El narco no solo ha multiplicado sus negocios, del aguacate a la industria pesquera y maderera, el turismo, los taxis, los mercados de productos falsificados, las pollerías, la cerveza o el reparto del agua; también ensaya nuevos armamentos, desde bombas a drones; y su penetración en el ámbito político no se conforma ya con presionar a los gobernantes electos, sino que coloca a su propia gente al frente de los Ayuntamientos. Es lo que se suele llamar un Narcoestado. A principios de siglo, la cocaína era la división más poderosa del negocio, y aún hoy, llámese fentanilo o como quiera, la droga sigue siendo la gran fuente de rentabilidad. Lo que se llama cobro de piso, es decir, extorsión a todo aquel que monta una tienda, instala un puesto callejero o va en silla de ruedas vendiendo cigarrillos sueltos, es el segundo negocio más rentable, el principal en algunas regiones, recuerda Eduardo Guerrero, consultor de Seguridad, uno de los grandes expertos en esta materia. “El robo de combustible se ha reducido un poco con este Gobierno, pero han buscado nuevas vías de ingresos, como el tráfico de migrantes, la trata de mujeres, a partir de la cual se explican las muchas desapariciones de jóvenes en centros turísticos. Y de última generación, está la tala clandestina o la pesca ilegal de especies marinas que encuentran buen mercado en Asia”, a veces para el intercambio del fentanilo, dice Guerrero, también director de Lantia Intelligence.

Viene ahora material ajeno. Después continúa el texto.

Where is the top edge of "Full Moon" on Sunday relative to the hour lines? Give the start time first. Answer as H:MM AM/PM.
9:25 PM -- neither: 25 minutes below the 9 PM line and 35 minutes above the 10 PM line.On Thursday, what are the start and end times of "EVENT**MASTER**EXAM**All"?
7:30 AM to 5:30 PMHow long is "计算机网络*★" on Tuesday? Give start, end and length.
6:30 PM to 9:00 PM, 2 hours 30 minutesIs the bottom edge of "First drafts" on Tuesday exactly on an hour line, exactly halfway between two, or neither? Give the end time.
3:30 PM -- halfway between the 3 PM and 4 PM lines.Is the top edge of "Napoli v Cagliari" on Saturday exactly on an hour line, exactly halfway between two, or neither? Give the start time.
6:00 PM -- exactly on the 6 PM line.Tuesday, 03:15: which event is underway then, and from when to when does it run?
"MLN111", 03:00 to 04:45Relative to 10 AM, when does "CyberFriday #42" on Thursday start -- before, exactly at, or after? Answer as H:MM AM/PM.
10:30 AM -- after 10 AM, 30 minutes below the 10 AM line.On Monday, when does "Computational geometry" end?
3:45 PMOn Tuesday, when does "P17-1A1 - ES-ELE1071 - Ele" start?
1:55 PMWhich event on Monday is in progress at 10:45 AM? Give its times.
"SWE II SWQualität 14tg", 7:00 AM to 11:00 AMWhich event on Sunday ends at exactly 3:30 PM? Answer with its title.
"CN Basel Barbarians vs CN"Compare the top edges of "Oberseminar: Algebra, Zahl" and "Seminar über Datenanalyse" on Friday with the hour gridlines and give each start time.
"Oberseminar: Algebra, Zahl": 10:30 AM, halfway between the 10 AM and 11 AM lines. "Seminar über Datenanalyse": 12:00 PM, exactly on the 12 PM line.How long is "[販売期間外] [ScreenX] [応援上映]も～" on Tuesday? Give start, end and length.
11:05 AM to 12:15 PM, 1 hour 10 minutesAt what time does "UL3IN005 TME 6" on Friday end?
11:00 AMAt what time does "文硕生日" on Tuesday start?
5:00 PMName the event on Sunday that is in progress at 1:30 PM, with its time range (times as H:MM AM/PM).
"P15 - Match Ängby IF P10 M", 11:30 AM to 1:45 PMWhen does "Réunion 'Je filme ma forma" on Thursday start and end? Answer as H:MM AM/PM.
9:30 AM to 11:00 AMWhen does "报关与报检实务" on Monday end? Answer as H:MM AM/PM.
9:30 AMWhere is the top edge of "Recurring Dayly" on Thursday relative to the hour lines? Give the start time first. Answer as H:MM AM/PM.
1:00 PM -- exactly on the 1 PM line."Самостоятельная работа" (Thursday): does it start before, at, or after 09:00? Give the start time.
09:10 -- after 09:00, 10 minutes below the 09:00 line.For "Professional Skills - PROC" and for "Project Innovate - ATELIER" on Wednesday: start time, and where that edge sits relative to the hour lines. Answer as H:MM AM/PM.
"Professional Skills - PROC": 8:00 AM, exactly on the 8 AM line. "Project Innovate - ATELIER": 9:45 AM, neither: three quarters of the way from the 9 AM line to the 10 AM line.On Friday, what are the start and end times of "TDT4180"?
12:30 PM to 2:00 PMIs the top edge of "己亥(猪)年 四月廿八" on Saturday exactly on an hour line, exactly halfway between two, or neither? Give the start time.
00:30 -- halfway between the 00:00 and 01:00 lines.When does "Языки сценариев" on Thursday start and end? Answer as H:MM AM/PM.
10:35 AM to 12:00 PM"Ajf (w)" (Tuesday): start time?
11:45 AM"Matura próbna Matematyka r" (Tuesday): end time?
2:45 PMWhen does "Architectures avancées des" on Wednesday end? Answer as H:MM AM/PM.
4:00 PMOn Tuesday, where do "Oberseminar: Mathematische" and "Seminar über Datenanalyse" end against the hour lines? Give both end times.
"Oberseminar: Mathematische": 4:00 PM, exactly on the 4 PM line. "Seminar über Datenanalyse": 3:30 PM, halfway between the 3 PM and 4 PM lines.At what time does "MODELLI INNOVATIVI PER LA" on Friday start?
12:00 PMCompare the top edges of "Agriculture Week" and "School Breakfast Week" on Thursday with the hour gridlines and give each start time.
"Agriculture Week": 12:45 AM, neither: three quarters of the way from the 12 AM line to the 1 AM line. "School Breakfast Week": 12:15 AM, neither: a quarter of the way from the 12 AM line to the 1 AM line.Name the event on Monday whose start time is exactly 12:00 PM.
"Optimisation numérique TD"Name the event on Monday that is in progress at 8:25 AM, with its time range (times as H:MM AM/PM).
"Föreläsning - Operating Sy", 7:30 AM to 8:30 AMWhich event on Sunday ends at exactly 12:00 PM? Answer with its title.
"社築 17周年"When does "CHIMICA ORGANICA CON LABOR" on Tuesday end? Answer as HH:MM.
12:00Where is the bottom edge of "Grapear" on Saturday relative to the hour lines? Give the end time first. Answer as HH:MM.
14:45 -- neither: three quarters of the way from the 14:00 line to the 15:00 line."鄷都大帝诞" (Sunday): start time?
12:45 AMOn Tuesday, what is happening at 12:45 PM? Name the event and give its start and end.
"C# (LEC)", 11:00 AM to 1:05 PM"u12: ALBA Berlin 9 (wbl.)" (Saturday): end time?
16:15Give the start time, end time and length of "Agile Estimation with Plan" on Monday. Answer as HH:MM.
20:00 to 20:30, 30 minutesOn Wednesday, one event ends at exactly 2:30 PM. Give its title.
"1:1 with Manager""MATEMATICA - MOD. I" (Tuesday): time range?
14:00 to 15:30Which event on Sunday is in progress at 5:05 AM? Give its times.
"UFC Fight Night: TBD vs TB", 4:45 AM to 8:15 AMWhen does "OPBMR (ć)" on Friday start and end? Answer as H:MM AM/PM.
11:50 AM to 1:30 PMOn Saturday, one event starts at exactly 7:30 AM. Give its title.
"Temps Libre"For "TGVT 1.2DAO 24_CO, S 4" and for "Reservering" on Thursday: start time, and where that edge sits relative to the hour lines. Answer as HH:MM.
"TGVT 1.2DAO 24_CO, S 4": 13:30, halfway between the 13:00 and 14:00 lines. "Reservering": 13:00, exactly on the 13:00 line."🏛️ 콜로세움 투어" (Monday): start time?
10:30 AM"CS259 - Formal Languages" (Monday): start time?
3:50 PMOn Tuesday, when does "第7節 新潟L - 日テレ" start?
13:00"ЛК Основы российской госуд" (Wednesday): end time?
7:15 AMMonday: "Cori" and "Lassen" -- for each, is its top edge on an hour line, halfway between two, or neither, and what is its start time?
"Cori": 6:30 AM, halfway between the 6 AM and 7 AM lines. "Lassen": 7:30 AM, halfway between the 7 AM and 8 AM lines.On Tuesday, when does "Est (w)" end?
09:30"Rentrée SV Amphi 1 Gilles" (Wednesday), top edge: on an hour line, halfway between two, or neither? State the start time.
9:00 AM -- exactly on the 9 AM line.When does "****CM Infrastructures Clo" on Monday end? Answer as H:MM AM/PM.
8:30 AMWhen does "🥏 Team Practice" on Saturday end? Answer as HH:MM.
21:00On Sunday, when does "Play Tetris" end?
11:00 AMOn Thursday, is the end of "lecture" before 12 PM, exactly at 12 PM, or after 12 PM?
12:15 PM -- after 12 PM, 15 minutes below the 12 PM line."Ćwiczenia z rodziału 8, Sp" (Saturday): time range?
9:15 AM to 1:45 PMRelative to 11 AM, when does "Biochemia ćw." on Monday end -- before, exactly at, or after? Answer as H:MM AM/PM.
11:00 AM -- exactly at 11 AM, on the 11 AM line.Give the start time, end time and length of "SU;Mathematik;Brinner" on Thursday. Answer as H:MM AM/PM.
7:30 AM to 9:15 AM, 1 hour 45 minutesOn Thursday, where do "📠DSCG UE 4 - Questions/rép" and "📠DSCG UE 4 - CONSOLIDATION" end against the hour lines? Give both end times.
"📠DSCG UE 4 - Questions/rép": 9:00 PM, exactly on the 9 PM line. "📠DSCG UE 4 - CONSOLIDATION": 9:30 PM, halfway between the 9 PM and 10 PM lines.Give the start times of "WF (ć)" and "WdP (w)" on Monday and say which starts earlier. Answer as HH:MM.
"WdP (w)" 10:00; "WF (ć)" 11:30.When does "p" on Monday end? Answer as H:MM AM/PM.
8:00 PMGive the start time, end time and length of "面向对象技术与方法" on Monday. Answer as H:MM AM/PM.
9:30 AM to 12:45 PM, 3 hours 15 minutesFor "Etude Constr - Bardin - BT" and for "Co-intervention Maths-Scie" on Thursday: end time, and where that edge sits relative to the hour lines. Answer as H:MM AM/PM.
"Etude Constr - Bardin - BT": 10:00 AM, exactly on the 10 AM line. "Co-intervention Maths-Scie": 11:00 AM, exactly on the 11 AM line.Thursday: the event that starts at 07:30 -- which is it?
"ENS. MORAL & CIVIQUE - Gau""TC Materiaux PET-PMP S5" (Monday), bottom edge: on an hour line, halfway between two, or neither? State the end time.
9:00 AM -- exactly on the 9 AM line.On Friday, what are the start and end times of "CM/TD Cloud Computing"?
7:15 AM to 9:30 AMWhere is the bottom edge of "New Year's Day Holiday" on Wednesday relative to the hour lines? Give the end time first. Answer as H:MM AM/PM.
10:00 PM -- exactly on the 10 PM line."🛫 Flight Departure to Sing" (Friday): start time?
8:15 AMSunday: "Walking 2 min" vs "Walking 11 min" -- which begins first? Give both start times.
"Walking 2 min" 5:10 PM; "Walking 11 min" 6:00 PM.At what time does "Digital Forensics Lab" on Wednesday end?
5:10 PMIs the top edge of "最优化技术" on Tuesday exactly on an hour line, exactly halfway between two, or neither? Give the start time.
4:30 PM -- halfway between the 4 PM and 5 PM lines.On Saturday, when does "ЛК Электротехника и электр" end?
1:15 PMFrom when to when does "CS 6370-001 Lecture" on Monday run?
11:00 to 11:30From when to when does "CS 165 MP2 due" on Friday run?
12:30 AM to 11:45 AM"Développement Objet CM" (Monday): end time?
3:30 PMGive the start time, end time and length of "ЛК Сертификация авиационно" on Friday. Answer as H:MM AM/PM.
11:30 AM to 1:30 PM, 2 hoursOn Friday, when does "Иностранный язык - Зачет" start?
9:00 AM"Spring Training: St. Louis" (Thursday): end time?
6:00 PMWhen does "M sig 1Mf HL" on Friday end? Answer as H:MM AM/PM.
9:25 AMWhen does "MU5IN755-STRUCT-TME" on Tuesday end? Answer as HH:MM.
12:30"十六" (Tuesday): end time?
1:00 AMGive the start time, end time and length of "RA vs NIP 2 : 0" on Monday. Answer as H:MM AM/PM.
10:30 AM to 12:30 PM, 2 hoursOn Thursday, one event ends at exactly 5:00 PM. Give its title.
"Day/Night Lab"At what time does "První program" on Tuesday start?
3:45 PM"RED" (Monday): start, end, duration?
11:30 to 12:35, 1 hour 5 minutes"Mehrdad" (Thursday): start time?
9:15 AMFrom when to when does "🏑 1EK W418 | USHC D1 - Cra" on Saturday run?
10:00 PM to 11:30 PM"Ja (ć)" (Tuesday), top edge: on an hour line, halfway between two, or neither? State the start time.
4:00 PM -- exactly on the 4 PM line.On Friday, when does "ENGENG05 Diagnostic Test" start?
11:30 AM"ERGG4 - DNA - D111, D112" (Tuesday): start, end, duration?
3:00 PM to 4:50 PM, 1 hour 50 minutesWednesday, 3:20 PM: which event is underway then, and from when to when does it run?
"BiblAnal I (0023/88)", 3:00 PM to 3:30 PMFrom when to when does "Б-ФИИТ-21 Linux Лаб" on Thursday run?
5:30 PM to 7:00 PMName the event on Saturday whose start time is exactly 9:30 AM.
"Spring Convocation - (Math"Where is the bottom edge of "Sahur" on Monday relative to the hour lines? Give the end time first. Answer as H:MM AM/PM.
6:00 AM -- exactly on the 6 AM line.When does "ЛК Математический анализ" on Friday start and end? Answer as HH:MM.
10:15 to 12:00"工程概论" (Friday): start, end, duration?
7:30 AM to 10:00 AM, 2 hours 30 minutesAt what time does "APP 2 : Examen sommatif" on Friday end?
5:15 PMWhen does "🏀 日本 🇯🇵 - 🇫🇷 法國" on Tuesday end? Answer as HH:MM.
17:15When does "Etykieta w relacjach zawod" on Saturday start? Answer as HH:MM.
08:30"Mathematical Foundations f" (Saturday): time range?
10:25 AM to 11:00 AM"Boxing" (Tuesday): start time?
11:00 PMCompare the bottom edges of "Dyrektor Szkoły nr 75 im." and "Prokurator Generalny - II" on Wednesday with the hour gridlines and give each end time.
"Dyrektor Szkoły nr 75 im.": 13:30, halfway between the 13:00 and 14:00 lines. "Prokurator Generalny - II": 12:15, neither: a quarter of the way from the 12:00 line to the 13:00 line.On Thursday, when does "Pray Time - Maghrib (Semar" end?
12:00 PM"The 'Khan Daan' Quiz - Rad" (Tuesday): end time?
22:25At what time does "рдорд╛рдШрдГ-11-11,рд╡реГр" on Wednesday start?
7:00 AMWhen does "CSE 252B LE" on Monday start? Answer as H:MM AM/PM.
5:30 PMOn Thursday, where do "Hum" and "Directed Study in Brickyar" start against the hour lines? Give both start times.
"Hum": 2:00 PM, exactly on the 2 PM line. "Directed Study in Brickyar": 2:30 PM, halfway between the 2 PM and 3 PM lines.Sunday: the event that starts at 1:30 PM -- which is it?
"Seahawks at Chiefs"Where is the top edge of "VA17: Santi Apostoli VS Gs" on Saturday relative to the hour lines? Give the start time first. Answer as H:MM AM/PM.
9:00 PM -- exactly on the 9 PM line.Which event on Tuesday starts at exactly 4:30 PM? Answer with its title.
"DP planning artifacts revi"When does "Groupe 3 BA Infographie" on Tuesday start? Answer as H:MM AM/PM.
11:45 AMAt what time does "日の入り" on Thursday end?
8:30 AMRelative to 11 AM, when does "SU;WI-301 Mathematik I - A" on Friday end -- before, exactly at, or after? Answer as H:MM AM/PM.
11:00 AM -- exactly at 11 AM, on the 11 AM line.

A nivel local se han adueñado, en algunas partes, del negocio de la construcción, el cemento, los ladrillos, y de sectores de la alimentación: obligan a comprar pollos o tortillas a sus proveedores. La falsificación y venta de toda clase de productos de marca, desde relojes a colchones es otro de sus fuertes. Como mencionaba recientemente a este periódico Luis Astorga, doctor en Sociología y uno de los grandes expertos en las redes criminales mexicanas, habría que comprar una caña de pescar y sentarse pacientemente a la orilla del mar para tener la seguridad de que lo que uno se lleva a la boca no ha engordado las arcas del crimen. Decir narco ya es decir poco, o quizá, decir todo.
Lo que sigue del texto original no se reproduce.